About four years ago I decided to dedicate a freshwater aquarium to fancy goldfish. I set up a lovely 50-gallon aquarium complete with biological, mechanical and chemical filtration. I have never had more than five orandas or ryukin in this aquarium. I feed small amounts of flake or pellet goldfish food three times a week. I do a 30-percent water change every two weeks and I do a complete cleaning of the f every two months.
Despite all this, I lose goldfish on a regular basis. I have now quit buying orandas and I medicate the aquarium with Paragon II every two months. I have also added a live aquatic plant on which they can feed. I think these fish are simply loaded with internal parasites and that we begin at a disadvantage when we buy them.
I want to breed the fish but I am afraid their parasites might invade the eggs. Is this a danger?
A. Let me answer your questions in reverse order. You do not have to worry about internal parasites invading your goldfish eggs because your goldfish problems have nothing to do with internal parasites. I hope you won’t be offended when I tell you that you have fallen victim to one of the most common afflictions of aquarists: imaginary fish disease syndrome.
Imaginary fish disease syndrome is a serious problem among hobbyists — beginners and advanced alike — and has grave consequences for their fish. It is a direct result of aquarium books that list specific diseases in an encyclopedic fashion without any indication as to the relative likelihood of actually encountering any of them.
For example, you are never told that the external parasite Ichthyophthirius that causes “freshwater ich” or “white spot” disease is virtually ubiquitous to the fish environment. Or that its coldwater form produces signs that look exactly like the very rare “carp pox” virus.
The dreaded spring viremia of carp virus (Rhabdovirus carpio) has never been seen in North America. Yet every year I get dozens of calls from people who swear their koi have this disease. Why? Because they read about it in a book.
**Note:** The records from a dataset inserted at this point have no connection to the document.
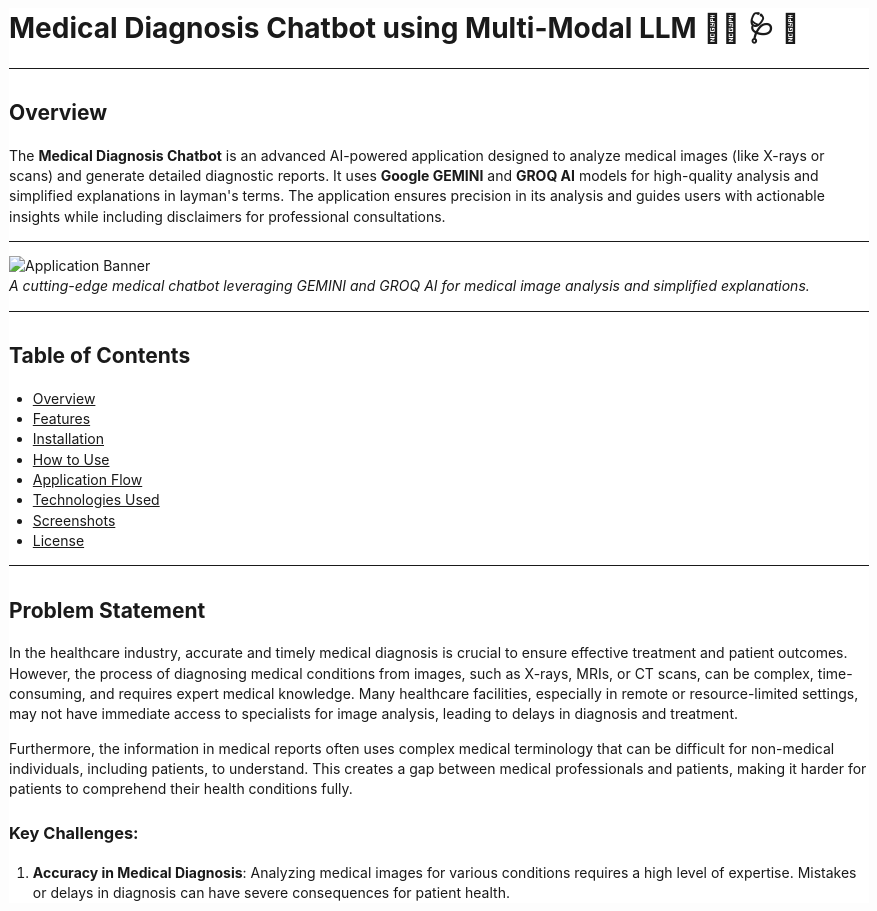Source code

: # Medical Diagnosis Chatbot using Multi-Modal LLM 👨‍⚕️ 🩺 🏥
---

## Overview

The **Medical Diagnosis Chatbot** is an advanced AI-powered application designed to analyze medical images (like X-rays or scans) and generate detailed diagnostic reports. It uses **Google GEMINI** and **GROQ AI** models for high-quality analysis and simplified explanations in layman's terms. The application ensures precision in its analysis and guides users with actionable insights while including disclaimers for professional consultations.

---

![Application Banner](https://images.ctfassets.net/wt9spzbmicfl/2cfibIly3Pj4OuM4TWkUYw/1cf02a6a31bc67a93b8042d0babfc37c/AI_and_Medical_Diagnosis.webp)  
*A cutting-edge medical chatbot leveraging GEMINI and GROQ AI for medical image analysis and simplified explanations.*

---

## Table of Contents
- [Overview](#overview)
- [Features](#features)
- [Installation](#installation)
- [How to Use](#how-to-use)
- [Application Flow](#application-flow)
- [Technologies Used](#technologies-used)
- [Screenshots](#screenshots)
- [License](#license)



---
## Problem Statement

In the healthcare industry, accurate and timely medical diagnosis is crucial to ensure effective treatment and patient outcomes. However, the process of diagnosing medical conditions from images, such as X-rays, MRIs, or CT scans, can be complex, time-consuming, and requires expert medical knowledge. Many healthcare facilities, especially in remote or resource-limited settings, may not have immediate access to specialists for image analysis, leading to delays in diagnosis and treatment.

Furthermore, the information in medical reports often uses complex medical terminology that can be difficult for non-medical individuals, including patients, to understand. This creates a gap between medical professionals and patients, making it harder for patients to comprehend their health conditions fully.

### Key Challenges:
1. **Accuracy in Medical Diagnosis**: Analyzing medical images for various conditions requires a high level of expertise. Mistakes or delays in diagnosis can have severe consequences for patient health.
Imaginary fish disease syndrome is also the result of the hyper-commercializing of many so-called fish medications. (Did you ever wonder why every fish drug on the market claims to cure fin rot?) If there is a drug that “cures” a problem, your fish should actually have that problem. But you have to know what the problem really is, first.
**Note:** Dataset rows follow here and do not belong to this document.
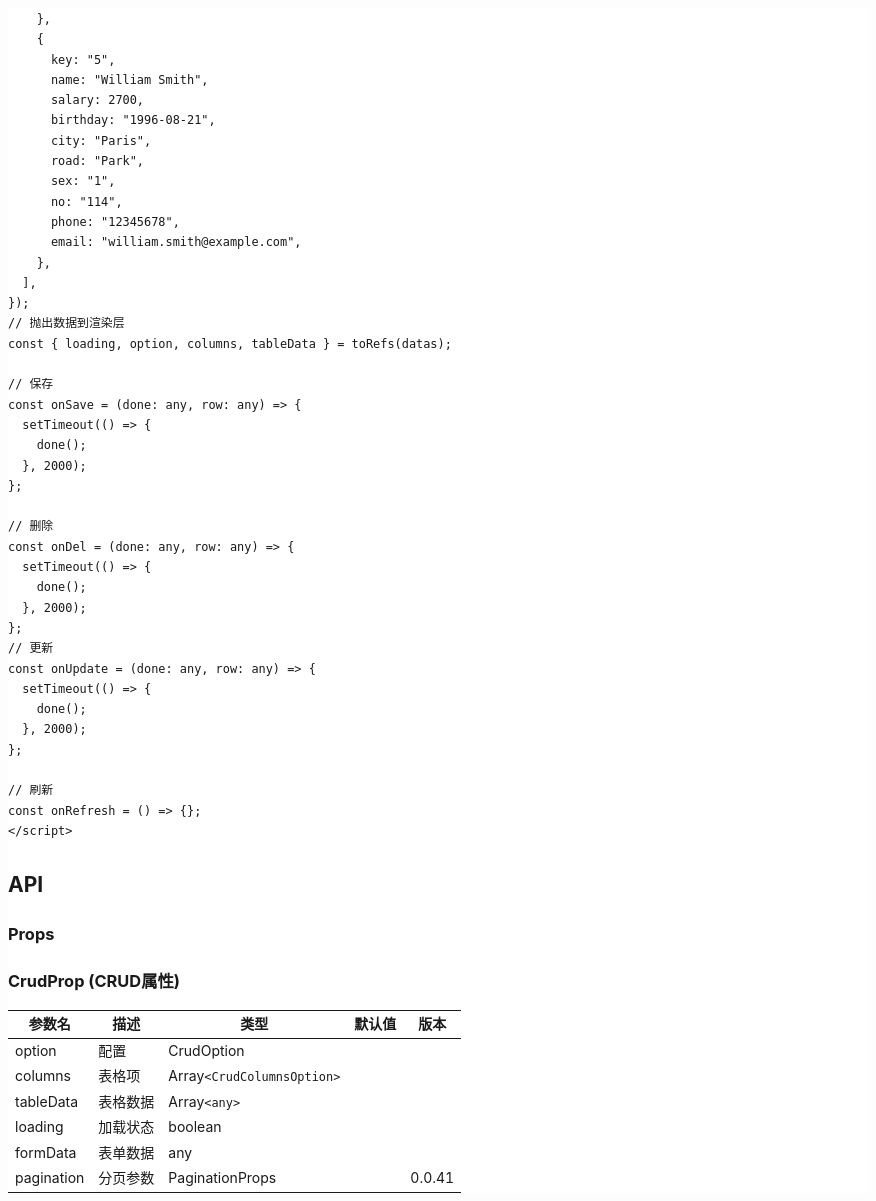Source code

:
 ```
    },
    {
      key: "5",
      name: "William Smith",
      salary: 2700,
      birthday: "1996-08-21",
      city: "Paris",
      road: "Park",
      sex: "1",
      no: "114",
      phone: "12345678",
      email: "william.smith@example.com",
    },
  ],
});
// 抛出数据到渲染层
const { loading, option, columns, tableData } = toRefs(datas);

// 保存
const onSave = (done: any, row: any) => {
  setTimeout(() => {
    done();
  }, 2000);
};

// 删除
const onDel = (done: any, row: any) => {
  setTimeout(() => {
    done();
  }, 2000);
};
// 更新
const onUpdate = (done: any, row: any) => {
  setTimeout(() => {
    done();
  }, 2000);
};

// 刷新
const onRefresh = () => {};
</script>
```

## API

### Props

### CrudProp (CRUD属性)

| 参数名               | 描述           | 类型                         | 默认值 | 版本   |
| -------------------- | -------------- | ---------------------------- | ------ | ------ |
| option               | 配置           | CrudOption                   |        |        |
| columns              | 表格项         | Array`<CrudColumnsOption>` |        |        |
| tableData            | 表格数据       | Array`<any>`               |        |        |
| loading              | 加载状态       | boolean                      |        |        |
| formData             | 表单数据       | any                          |        |        |
| pagination           | 分页参数       | PaginationProps              |        | 0.0.41 |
Most fish health problems have the same basic symptoms — lethargy, refusing to eat, swimming problems, bloat — so diagnosis is hit or miss without microscopic examination. The unfortunate fact is that most fish die from inappropriate care; bacterial and parasitic problems are usually secondary, if present at all.
Your goldfish deaths can be accounted for by two very simple phenomena. In the beginning, it is possible that your goldfish died from new freshwater aquarium syndrome. Despite your long experience with tropical fish you may not have considered that even a single small goldfish may excrete considerably more ammonia than a half-dozen tropical fish. Five goldfish in a new 50-gallon aquarium could poison the water. If the nitrogen cycle had not been completed, either ammonia or, more likely, nitrite poisoning may have caused the deaths during the first two months.
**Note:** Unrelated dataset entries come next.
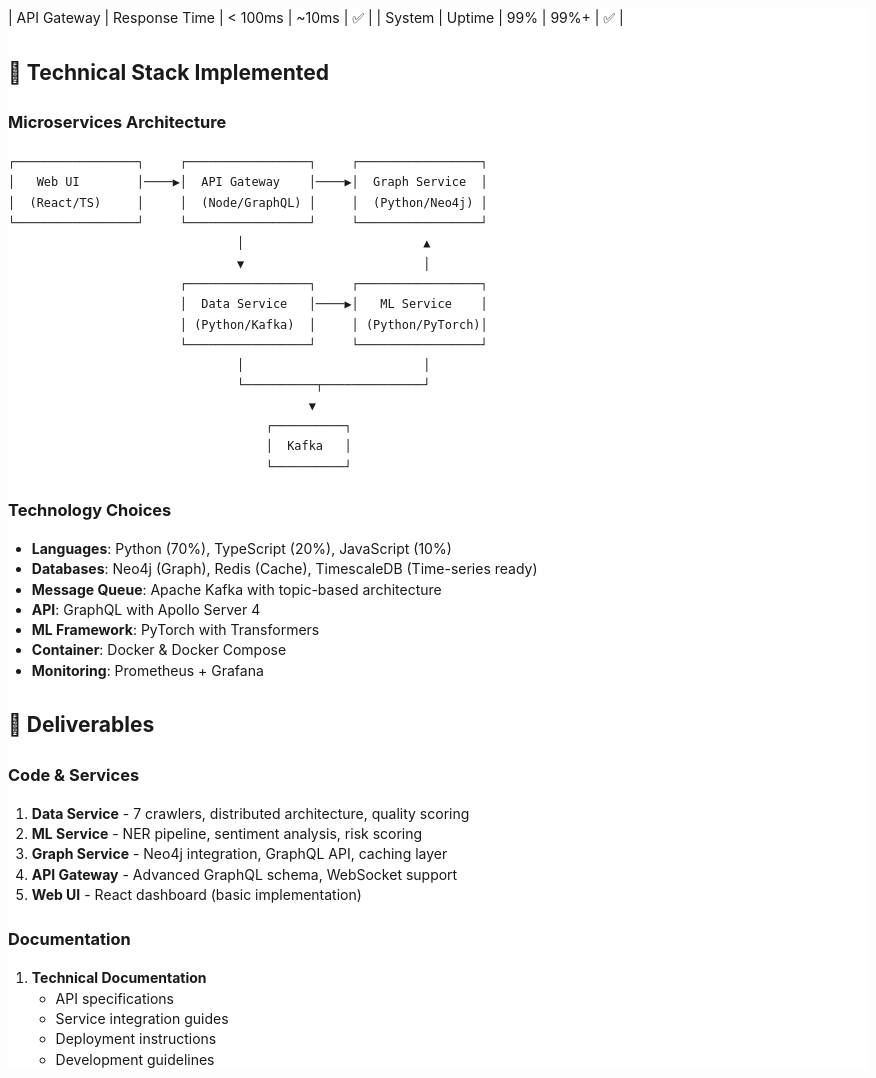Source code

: | API Gateway | Response Time | < 100ms | ~10ms | ✅ |
| System | Uptime | 99% | 99%+ | ✅ |

## 🔧 Technical Stack Implemented

### Microservices Architecture
```
┌─────────────────┐     ┌─────────────────┐     ┌─────────────────┐
│   Web UI        │────▶│  API Gateway    │────▶│  Graph Service  │
│  (React/TS)     │     │  (Node/GraphQL) │     │  (Python/Neo4j) │
└─────────────────┘     └─────────────────┘     └─────────────────┘
                                │                         ▲
                                ▼                         │
                        ┌─────────────────┐     ┌─────────────────┐
                        │  Data Service   │────▶│   ML Service    │
                        │ (Python/Kafka)  │     │ (Python/PyTorch)│
                        └─────────────────┘     └─────────────────┘
                                │                         │
                                └──────────┬──────────────┘
                                          ▼
                                    ┌──────────┐
                                    │  Kafka   │
                                    └──────────┘
```

### Technology Choices
- **Languages**: Python (70%), TypeScript (20%), JavaScript (10%)
- **Databases**: Neo4j (Graph), Redis (Cache), TimescaleDB (Time-series ready)
- **Message Queue**: Apache Kafka with topic-based architecture
- **API**: GraphQL with Apollo Server 4
- **ML Framework**: PyTorch with Transformers
- **Container**: Docker & Docker Compose
- **Monitoring**: Prometheus + Grafana

## 📁 Deliverables

### Code & Services
1. **Data Service** - 7 crawlers, distributed architecture, quality scoring
2. **ML Service** - NER pipeline, sentiment analysis, risk scoring
3. **Graph Service** - Neo4j integration, GraphQL API, caching layer
4. **API Gateway** - Advanced GraphQL schema, WebSocket support
5. **Web UI** - React dashboard (basic implementation)

### Documentation
1. **Technical Documentation**
   - API specifications
   - Service integration guides
   - Deployment instructions
   - Development guidelines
But it is also clear to me that your goldfish may have been starving to death. Feeding five goldfish a few flakes or pellets three times a week guarantees that some eat on each occasion and others never eat. Notice that your improved success dates from the introduction of live plants for the fish to nibble on.
Goldfish need to eat. Young goldfish should be fed about 3 to 5 percent of their body weight each day. Five small goldfish might weigh a total of 30 grams. This means that they should receive around 1 gram of fish food per day, split into several feedings. You may have been feeding this amount per week! We feed our goldfish three, sometimes four, times a day — every day. And even then they beg for fish food in between.
In winter, we cut back about 50 percent — two small feedings for fish kept indoors at room temperature. The fish in our sunroom pool, where temperatures stay around 50 degrees Fahrenheit are not fed until water temperatures rise above 55 degrees Fahrenheit.
I’ll bet if you improve your feeding regimen your fish will live longer. The idea of live plants to chew on is excellent and will greatly improve aquarium conditions. The water change schedule you follow is fine for an established freshwater aquarium. But during aquarium break-in you would have had to change 50 percent per day to dilute the ammonia/nitrite.
Finally, Paragon II may indeed have its uses in cases of true parasite infestation. However, you are exposing your fish needlessly to low doses of toxic chemicals on a regular basis.